What It Takes to Say Yes

The question I’ve always had about Playboy isn’t moral—it’s psychological. What does the decision actually feel like? The moment you agree, before the cameras, before the prints, before your family and friends and ex-classmates and strangers scroll past it. You say yes and then there’s no un-saying it. That seems to require a particular kind of peace with your own body, or at least a particular relationship to visibility, that I genuinely find interesting.

Katerina Giannoglou is the May 2018 Playmate, and she seems to have made that decision with very little internal drama. The shoot happened in Cape Town—her first time undressed in front of a camera—and she describes it without ceremony. No hesitation, apparently, no particular nerves.
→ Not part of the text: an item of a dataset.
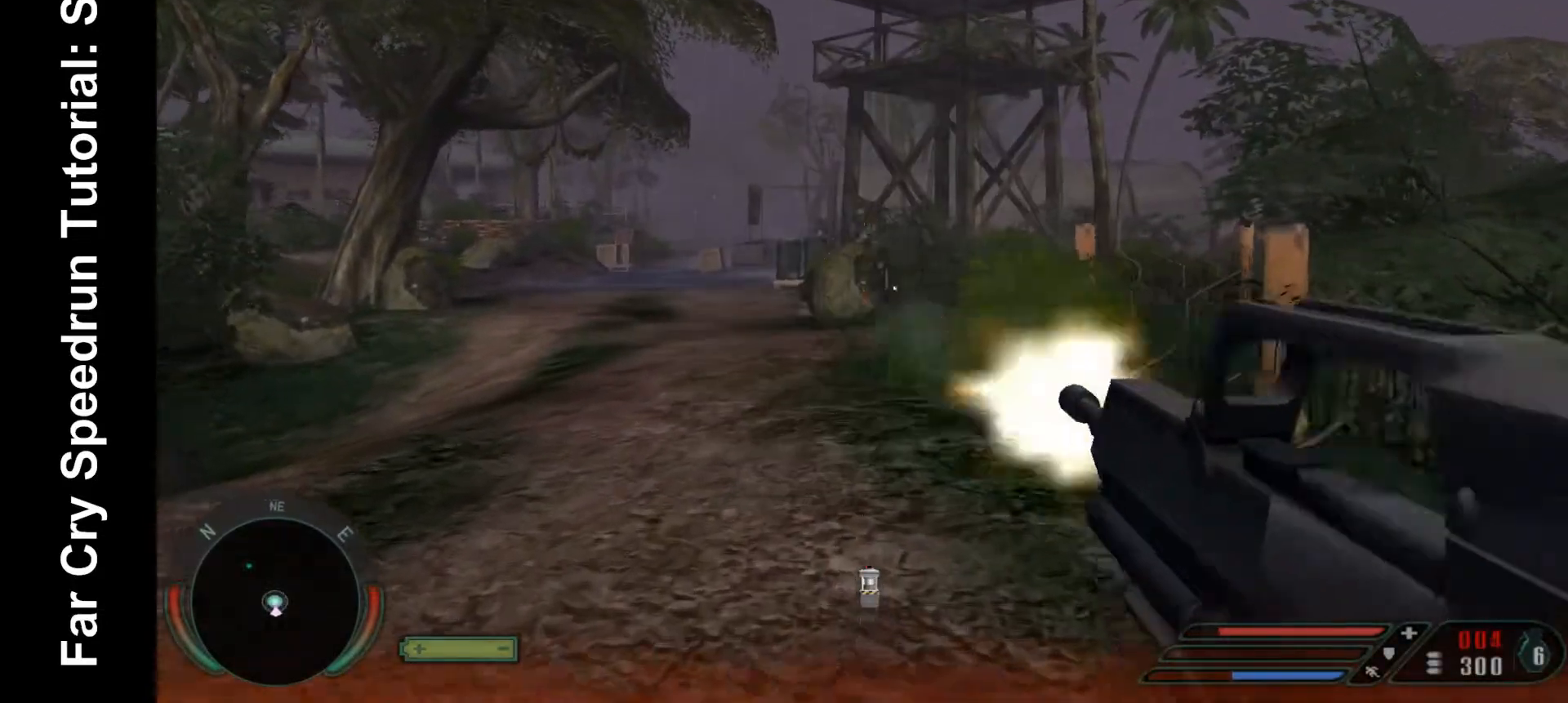
{"keys": ["w"], "mouse": [], "events": [[100, "mouse_left", "up"], [333, "mouse_left", "down"], [433, "mouse_left", "up"]]}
Her background is vivid in a way that makes sense of the composure. Born in Erlangen, a mid-sized Bavarian city, to Greek parents, she grew up close to forests and meadows, outdoors as much as possible, cycling with her brother, family picnics, the unhurried rhythm of a provincial German childhood. At 19 she left for Milan and spent three years on runways and in ad campaigns. Now she’s based in Hamburg, speaks German, Greek, and Italian, and has the ease of someone who has lived several lives in one.

There’s a specific kind of beauty that reads as completely undefended, and Katerina has it—not in spite of the Playboy context but somehow clarified by it. She chose this. That’s its own kind of statement.